自分が地下書庫にいた時に、急に徠人が現れ、これを父親に返せと言った。そのまんまの映像と音声を聞いて、石田刑事は言った。
「相変わらず、不思議な事の起こる家ですね。朝霧さんの所は。」
「えぇ、まぁ。」
何か気になることはあるかと聞かれ、徠夢は徠人の言葉を借りて言った。
「当時、うちで働いていた従者が身代金要求の犯人だと、徠人は言っていました。そして、死なない程度に感電したとも…。何かわかったら教えてほしい。」
「なるほど、感電したというのは実は公表していないのです。お宅で運転手をしていた男性ですが、身代金を受け渡す為に指名されてそのアタッシュケースを持って指定の場所に行ったところで、落雷により感電し、生死をさまようほどの怪我を負いましたが、三年後には完治して退院しています。まさか、犯人だったとは…。」
石田刑事は証拠の金の指紋などを取り、この現金が普通に使えるように手配すると約束してくれた。
「ところで、ずいぶんご家族が増えているように思いますが…。」
「あぁ、はい。あの繭のようなものに入っていた血縁者が全員戻ってきました。ライルのおかげで。」
「なるほど…。で、ライル君はどこに?」
「あ、あのライルは今イタリアで大叔父と一緒に暮らしています。」
「大叔父?」
「ええ、アンジェラ・アサギリ・ライエンです。」
「そういえば、未徠さんを助けるときに一緒に一度連れて行ってもらって、と言っても夢みたいな出来事でしたがね。その時にいましたね、アンジェラさんも。」
「そうでしたね。その後、いろいろとあって彼の元に行くことになったんです。」
「そうですか、若いうちは色々経験した方がいいですからね。」
一度、三億円は警察で預かり、その後未徠に返却されることになった。
若いうちは色々経験した方がいい…か。徠夢は自分の若い時に何かいい経験があったかと考えてみた…。何も思い出せなかった。
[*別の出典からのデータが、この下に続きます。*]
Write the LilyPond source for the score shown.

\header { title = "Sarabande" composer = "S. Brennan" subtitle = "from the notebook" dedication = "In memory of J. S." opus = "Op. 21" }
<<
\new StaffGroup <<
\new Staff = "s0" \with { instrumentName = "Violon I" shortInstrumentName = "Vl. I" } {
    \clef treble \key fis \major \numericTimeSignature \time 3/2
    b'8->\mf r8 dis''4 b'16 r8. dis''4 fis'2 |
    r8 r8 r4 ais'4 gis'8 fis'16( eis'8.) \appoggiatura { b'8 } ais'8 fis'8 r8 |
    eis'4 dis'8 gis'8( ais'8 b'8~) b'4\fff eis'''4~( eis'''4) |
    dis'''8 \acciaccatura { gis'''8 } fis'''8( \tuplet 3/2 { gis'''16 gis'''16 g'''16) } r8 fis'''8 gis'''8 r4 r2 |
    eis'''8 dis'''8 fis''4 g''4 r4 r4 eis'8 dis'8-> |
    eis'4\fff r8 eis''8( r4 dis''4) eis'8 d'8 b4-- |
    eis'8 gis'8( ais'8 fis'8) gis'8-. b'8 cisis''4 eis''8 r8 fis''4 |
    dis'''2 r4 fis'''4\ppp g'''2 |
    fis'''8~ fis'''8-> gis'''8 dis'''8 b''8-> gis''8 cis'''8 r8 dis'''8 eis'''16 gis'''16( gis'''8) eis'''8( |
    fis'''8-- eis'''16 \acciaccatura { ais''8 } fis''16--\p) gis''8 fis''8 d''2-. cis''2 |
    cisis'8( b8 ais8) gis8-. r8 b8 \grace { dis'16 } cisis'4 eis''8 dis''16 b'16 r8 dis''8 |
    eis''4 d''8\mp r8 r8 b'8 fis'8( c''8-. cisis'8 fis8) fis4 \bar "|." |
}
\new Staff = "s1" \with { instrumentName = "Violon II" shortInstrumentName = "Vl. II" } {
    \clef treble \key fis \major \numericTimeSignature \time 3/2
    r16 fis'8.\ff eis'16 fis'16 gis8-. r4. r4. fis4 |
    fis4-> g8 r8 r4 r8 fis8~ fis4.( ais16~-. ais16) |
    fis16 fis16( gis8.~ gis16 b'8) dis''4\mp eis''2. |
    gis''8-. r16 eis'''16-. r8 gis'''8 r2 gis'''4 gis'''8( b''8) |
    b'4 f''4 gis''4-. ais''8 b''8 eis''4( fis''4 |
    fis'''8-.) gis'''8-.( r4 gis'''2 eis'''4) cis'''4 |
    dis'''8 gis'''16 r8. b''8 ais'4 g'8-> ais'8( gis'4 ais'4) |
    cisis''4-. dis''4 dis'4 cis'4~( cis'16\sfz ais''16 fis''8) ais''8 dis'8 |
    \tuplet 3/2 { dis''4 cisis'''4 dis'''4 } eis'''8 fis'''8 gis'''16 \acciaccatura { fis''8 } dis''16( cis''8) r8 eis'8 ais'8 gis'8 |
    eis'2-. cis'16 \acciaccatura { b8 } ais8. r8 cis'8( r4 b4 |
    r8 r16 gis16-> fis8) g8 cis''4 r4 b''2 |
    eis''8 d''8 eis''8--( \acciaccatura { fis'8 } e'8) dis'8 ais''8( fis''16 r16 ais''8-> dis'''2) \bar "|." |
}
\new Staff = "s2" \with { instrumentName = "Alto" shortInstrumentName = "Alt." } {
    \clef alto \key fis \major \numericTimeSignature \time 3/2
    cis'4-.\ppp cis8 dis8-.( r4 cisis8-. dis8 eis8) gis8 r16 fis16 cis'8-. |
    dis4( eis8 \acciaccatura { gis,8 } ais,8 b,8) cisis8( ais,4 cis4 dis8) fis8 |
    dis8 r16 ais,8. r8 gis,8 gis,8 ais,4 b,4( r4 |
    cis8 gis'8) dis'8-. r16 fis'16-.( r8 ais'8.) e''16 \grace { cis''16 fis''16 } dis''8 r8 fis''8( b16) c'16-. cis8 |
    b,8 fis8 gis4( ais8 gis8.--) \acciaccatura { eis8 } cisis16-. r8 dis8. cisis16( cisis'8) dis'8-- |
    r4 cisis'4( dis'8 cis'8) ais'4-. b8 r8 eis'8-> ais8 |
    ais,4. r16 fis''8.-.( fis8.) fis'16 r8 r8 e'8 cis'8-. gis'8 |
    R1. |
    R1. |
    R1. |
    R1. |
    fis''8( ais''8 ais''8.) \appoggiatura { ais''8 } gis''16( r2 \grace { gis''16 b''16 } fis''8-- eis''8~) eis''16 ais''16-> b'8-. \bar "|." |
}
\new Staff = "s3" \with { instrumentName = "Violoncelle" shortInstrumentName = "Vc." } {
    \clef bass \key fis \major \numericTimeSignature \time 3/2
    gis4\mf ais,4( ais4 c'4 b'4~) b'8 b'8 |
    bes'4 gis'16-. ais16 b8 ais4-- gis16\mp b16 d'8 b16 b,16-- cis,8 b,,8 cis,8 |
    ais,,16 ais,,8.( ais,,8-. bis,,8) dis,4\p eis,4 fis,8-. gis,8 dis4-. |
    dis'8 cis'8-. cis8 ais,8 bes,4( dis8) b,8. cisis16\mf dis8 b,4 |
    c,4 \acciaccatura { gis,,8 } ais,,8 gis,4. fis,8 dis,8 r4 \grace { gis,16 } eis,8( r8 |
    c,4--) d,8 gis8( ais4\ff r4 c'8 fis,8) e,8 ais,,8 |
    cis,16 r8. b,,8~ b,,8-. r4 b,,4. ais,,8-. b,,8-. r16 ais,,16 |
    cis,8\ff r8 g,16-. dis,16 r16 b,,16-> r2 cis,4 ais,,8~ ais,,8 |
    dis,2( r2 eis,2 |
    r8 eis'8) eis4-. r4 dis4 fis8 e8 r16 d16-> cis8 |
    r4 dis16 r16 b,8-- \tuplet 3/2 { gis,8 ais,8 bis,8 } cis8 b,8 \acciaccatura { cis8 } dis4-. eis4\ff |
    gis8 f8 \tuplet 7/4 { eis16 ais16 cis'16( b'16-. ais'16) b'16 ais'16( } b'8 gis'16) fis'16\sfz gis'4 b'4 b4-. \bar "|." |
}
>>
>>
大学には行った、獣医にもなった。確か研究室で研究もしてた。
僕は、誰とそんな時間を過ごして、結婚し、子供まで設けたのだろう…。
いくら思い出そうとしても思い出せなかった。
ライルが自分の息子だというのは認識している。でもそれ以外の何も思い出せなかった。
僕の頭はどうかしてしまったんだろうか…。
ごめんよ、ごめんよ、ライル…。
一番大切だった何かを失ったということを、今気付いた。
もう、遅いことはわかっているけど、徠夢はそのことに思いを巡らせること以外に今大切なことが思い浮かばなかった。
ライル、僕の大切なライル…。ごめん。